They’re a little later than usual this year because of the cold spring we’ve had, but our first broad beans, picked today, were delicious eaten simply, simmered for four minutes in salted water, drained and served with olive oil, chopped garlic and fresh mint. I ate some of them raw and they were good like that as well since they were so young and tender.
On the way back from the garden on a detour through the vineyards to the north of the village I saw a pair of hoopoes on the ground among the vines. They’re very difficult to photograph, I’ve found, because they’re very shy. As they flew away I grabbed my camera and did what I could. This was the best of a blurry lot, showing the beautiful markings across the wings:
I don’t make many cakes and puddings, usually preferring fresh fruit for dessert, but sometimes all the ingredients come together to make one irresistible suggestion and this is what happened this morning.

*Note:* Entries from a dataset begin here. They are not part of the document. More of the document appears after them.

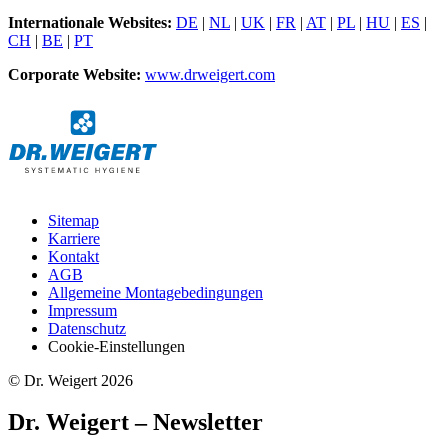
Internationale Websites:
DE
|
NL
|
UK
|
FR
|
AT
|
PL
|
HU
|
ES
|
CH
|
BE
|
PT
Corporate Website:
www.drweigert.com
Sitemap
Karriere
Kontakt
AGB
Allgemeine Montagebedingungen
Impressum
Datenschutz
Cookie-Einstellungen
© Dr. Weigert 2026
Dr. Weigert – Newsletter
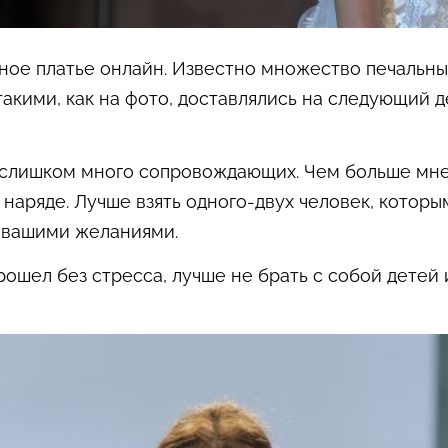
бное платье онлайн. Известно множество печальных
акими, как на фото, доставлялись на следующий 
он слишком много сопровождающих. Чем больше мн
 наряде. Лучше взять одного-двух человек, которы
с вашими желаниями.
рошел без стресса, лучше не брать с собой детей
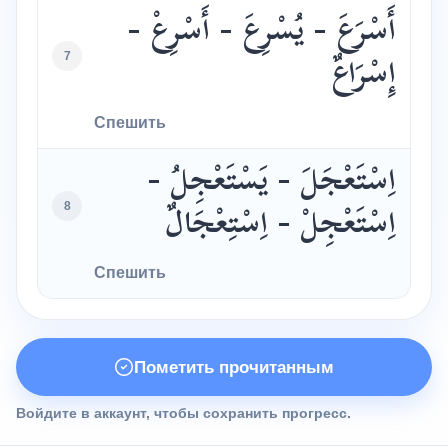
أَسْرَعَ - يُسْرِعَ - أَسْرِعْ -
7
إِسْرَاعٌ
Спешить
اِسْتَعْجَلَ - يَسْتَعْجِلُ -
8
اِسْتَعْجِلْ - اِسْتِعْجَالٌ
Спешить
Пометить прочитанным
Войдите в аккаунт, чтобы сохранить прогресс.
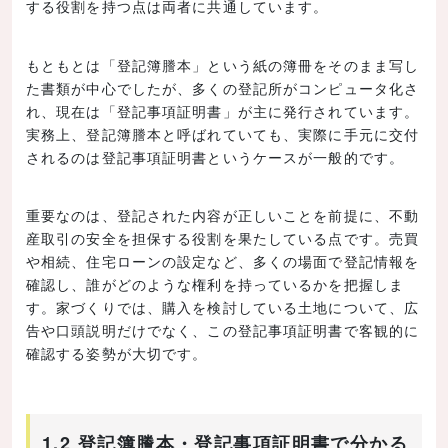
する役割を持つ点は両者に共通しています。
もともとは「登記簿謄本」という紙の簿冊をそのまま写し
た書類が中心でしたが、多くの登記所がコンピュータ化さ
れ、現在は「登記事項証明書」が主に発行されています。
実務上、登記簿謄本と呼ばれていても、実際に手元に交付
されるのは登記事項証明書というケースが一般的です。
重要なのは、登記された内容が正しいことを前提に、不動
産取引の安全を担保する役割を果たしている点です。売買
や相続、住宅ローンの設定など、多くの場面で登記情報を
確認し、誰がどのような権利を持っているかを把握しま
す。家づくりでは、購入を検討している土地について、広
告や口頭説明だけでなく、この登記事項証明書で客観的に
確認する姿勢が大切です。
1.2 登記簿謄本・登記事項証明書で分かる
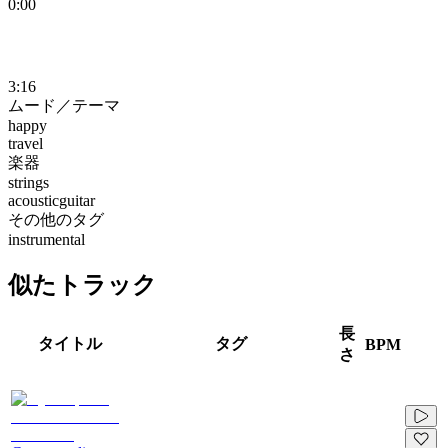
0:00
3:16
ムード／テーマ
happy
travel
楽器
strings
acousticguitar
その他のタグ
instrumental
似たトラック
長
タイトル
タグ
BPM
さ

I’d bought some very good-value ground almonds (in the supermarket, too, where I don’t usually buy much food) that had been ground with the skins left on them so they looked nicely natural and speckled with dark brown flecks. At the market this morning the fruit grower from Fouzilhon, the tiny village just up the hill from here, was there setting out his punnets of strawberries at half the price of the other market stall and locally grown. And we had some cut pieces of pear that had proved unripe in the fridge. So I made a cake base with 100 grams of flour, 100 grams of ground almonds, 75 grams of sugar, a teaspoon of bicarbonate of soda, two eggs and two tablespoons of olive oil, whizzed up in the food processor and put into a cake tin, then baked for 20 minutes in the oven at 200 C. While it was cooking I poached the peeled slices of pear in white wine and sugar to make a syrup and cut some of the strawberries in half. Once the cake was ready and had cooled a little, I assembled it all and poured over the syrup.